All of this is to say that in conversations between an oncologist and a cancer patient, the normal presumption that a clear client question deserves a clear answer from the professional serving that client seems to lose some of its force. Not all of its force – I'm still inclined to say that over time the doctor should come to know the patient well enough to learn how to help him address his situation head-on if that is what he wants to do. Professionals in other fields, and other contexts, may also reasonably believe that full candor is something that requires time, and in this sense the cancer doctor's decision to speak more reassuringly than precisely at the start of the relationship is not unique. 
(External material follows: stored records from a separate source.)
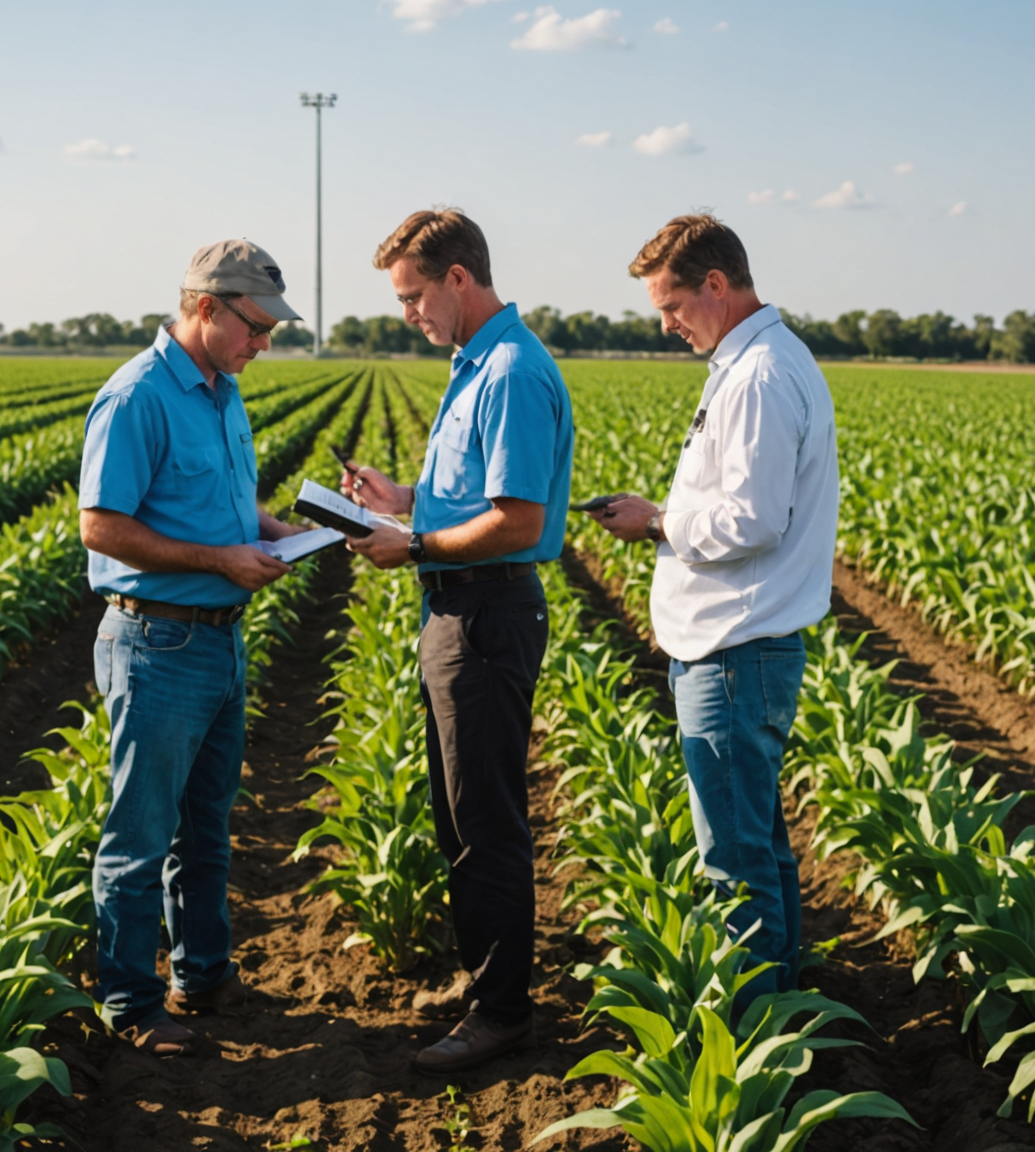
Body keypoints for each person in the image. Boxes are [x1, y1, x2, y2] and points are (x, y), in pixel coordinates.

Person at [581, 214, 838, 998]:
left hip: (733, 653)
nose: (666, 324)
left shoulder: (759, 377)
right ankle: (781, 1004)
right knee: (759, 844)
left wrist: (656, 523)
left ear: (717, 286)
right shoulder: (758, 361)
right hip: (740, 650)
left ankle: (755, 1027)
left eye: (672, 305)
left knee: (735, 861)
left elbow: (753, 521)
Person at [343, 208, 574, 1074]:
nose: (409, 313)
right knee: (458, 816)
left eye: (413, 297)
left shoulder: (509, 371)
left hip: (485, 611)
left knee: (486, 820)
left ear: (459, 279)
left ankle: (503, 1012)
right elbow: (476, 496)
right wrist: (403, 500)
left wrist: (413, 546)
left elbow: (517, 521)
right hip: (460, 608)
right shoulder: (475, 364)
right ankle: (484, 982)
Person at [79, 239, 311, 1057]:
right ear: (206, 308)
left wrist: (285, 534)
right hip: (157, 641)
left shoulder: (222, 392)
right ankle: (129, 1003)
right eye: (256, 327)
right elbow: (102, 527)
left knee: (206, 827)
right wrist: (220, 561)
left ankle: (203, 974)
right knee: (141, 834)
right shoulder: (137, 396)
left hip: (219, 641)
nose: (264, 344)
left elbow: (229, 509)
But cancer makes the limits of the normal presumption about the professional's duty to obey the client's particularly clear. It is part of the doctor’s job to guide her patient as he reckons with the challenge of a cancer diagnosis, and sometimes she may be right to guide the patient in ways that depart from what he has initially declared as his wishes. Where to draw the line between valuable guidance and insensitive imposition then becomes the crucial question.

1 comment:

  1. And - how do you answer the question, Steve? In your own case - how much did you want to know? It seems you and Teresa energetically seek out all that is written about this horrid disease, but did you want your oncologist to tell you more? less? or was it "just right?" Or did it not matter at all how much he/they told you?

    In my own mostly healthy life thus far, I've decided to not look into any medical worries through internet searches after 4 pm. After 4 pm, it creeps into that night's dreams and might take grotesque forms. Before 4 pm, I can mostly process what I find with some judgment. Get well soon Steve!